▶ [WORK REQUEST] Below are the entries; give again exactly the lines from the one mentioning "gan standar Explosionproof." through the one mentioning "pemesanan: B&C Multi", inclusive.

==== DATA SECTION ====

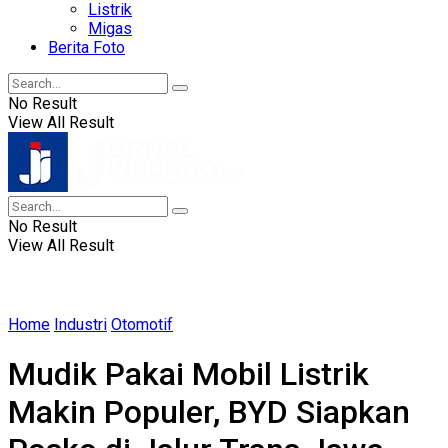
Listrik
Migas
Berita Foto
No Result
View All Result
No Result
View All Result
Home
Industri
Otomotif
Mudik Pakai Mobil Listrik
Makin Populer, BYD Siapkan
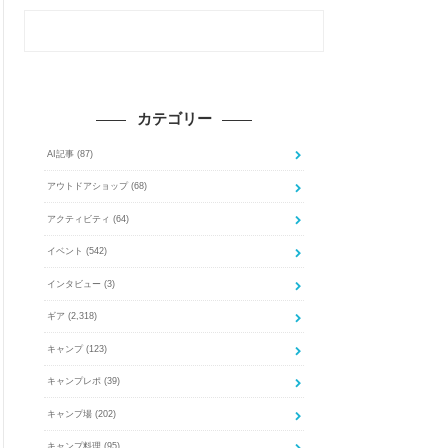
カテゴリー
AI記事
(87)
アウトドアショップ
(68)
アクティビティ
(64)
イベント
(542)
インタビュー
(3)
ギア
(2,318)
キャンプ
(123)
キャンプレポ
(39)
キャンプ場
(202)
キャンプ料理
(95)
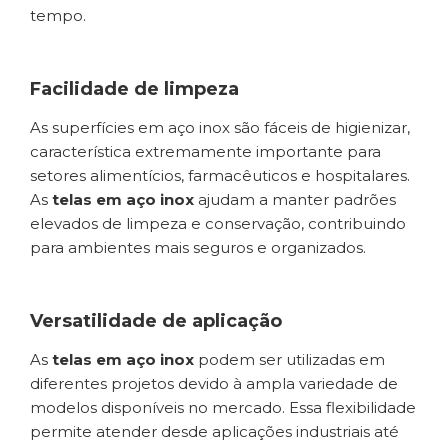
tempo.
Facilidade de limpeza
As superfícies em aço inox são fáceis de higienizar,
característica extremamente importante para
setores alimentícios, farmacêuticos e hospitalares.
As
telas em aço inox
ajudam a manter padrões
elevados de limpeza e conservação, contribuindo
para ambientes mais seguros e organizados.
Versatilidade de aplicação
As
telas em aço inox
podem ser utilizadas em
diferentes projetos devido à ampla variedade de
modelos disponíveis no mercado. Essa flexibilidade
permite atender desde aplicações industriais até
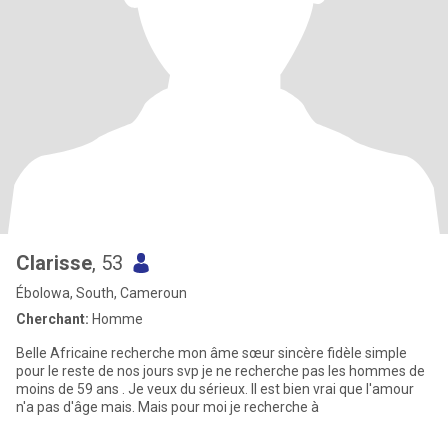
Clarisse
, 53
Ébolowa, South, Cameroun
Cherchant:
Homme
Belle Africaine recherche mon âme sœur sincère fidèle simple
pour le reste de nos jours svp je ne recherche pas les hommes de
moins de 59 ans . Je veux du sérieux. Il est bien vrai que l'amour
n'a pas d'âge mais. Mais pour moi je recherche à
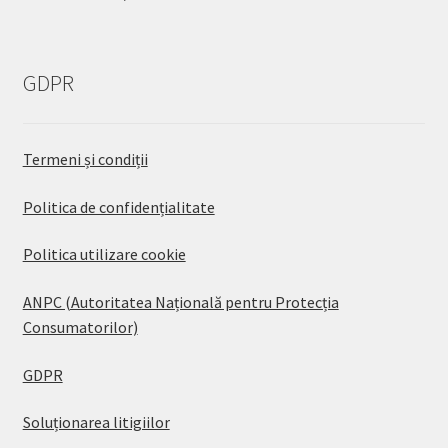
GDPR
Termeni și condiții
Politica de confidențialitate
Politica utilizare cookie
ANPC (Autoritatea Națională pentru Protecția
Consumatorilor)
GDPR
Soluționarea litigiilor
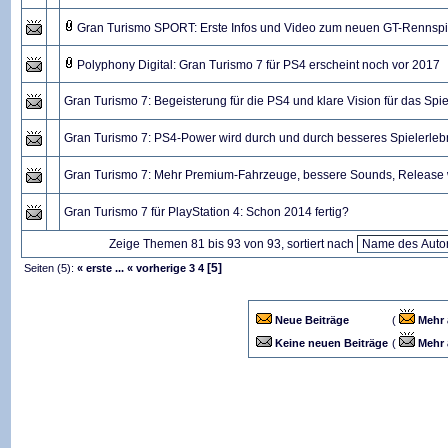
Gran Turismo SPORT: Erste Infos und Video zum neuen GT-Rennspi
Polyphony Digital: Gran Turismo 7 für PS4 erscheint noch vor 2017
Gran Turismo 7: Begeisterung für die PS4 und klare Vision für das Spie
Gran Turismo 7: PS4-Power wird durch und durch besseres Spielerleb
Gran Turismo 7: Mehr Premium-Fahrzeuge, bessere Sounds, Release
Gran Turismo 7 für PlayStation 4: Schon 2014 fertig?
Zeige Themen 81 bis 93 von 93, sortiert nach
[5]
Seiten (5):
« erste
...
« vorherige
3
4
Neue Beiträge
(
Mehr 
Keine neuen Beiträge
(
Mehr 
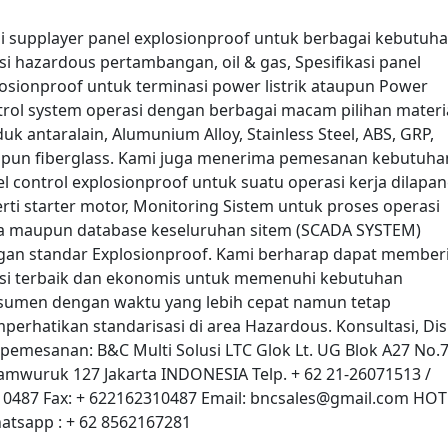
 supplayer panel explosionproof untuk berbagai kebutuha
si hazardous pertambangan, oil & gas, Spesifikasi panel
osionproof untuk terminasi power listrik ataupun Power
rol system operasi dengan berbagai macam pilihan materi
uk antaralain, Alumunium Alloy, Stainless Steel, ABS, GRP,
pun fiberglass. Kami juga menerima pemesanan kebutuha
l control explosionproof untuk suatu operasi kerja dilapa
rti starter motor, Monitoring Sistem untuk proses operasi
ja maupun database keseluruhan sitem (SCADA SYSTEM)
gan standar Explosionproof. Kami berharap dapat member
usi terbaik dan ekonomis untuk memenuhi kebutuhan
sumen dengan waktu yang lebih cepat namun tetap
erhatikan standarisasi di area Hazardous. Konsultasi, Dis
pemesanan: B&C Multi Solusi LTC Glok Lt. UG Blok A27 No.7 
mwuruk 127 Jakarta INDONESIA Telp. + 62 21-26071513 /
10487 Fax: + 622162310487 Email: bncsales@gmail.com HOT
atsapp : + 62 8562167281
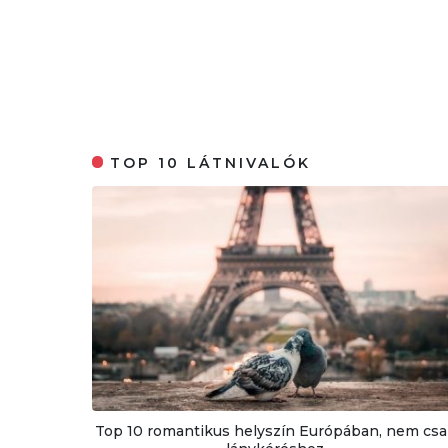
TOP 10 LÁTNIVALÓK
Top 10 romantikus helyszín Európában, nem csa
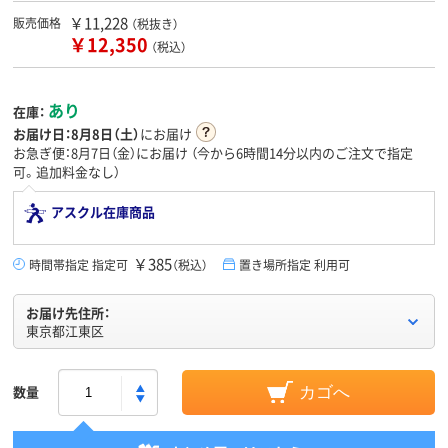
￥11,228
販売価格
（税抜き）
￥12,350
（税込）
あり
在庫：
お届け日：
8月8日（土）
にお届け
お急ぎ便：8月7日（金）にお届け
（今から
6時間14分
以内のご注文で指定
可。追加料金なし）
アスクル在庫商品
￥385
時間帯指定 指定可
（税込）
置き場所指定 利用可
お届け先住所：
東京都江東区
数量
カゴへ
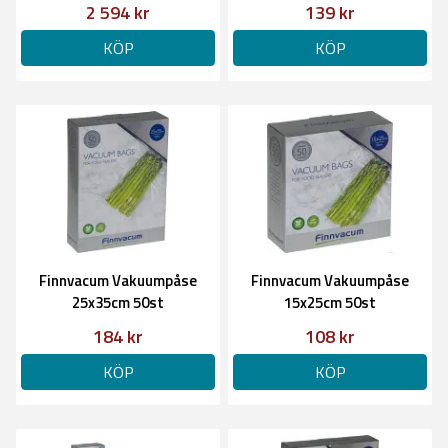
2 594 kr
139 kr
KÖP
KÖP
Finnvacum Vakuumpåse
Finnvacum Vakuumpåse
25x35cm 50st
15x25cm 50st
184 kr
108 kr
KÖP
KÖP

====

▶ [EXERCISE RESPONSE]
gan standar Explosionproof. Kami berharap dapat member
usi terbaik dan ekonomis untuk memenuhi kebutuhan
sumen dengan waktu yang lebih cepat namun tetap
erhatikan standarisasi di area Hazardous. Konsultasi, Dis
pemesanan: B&C Multi Solusi LTC Glok Lt. UG Blok A27 No.7 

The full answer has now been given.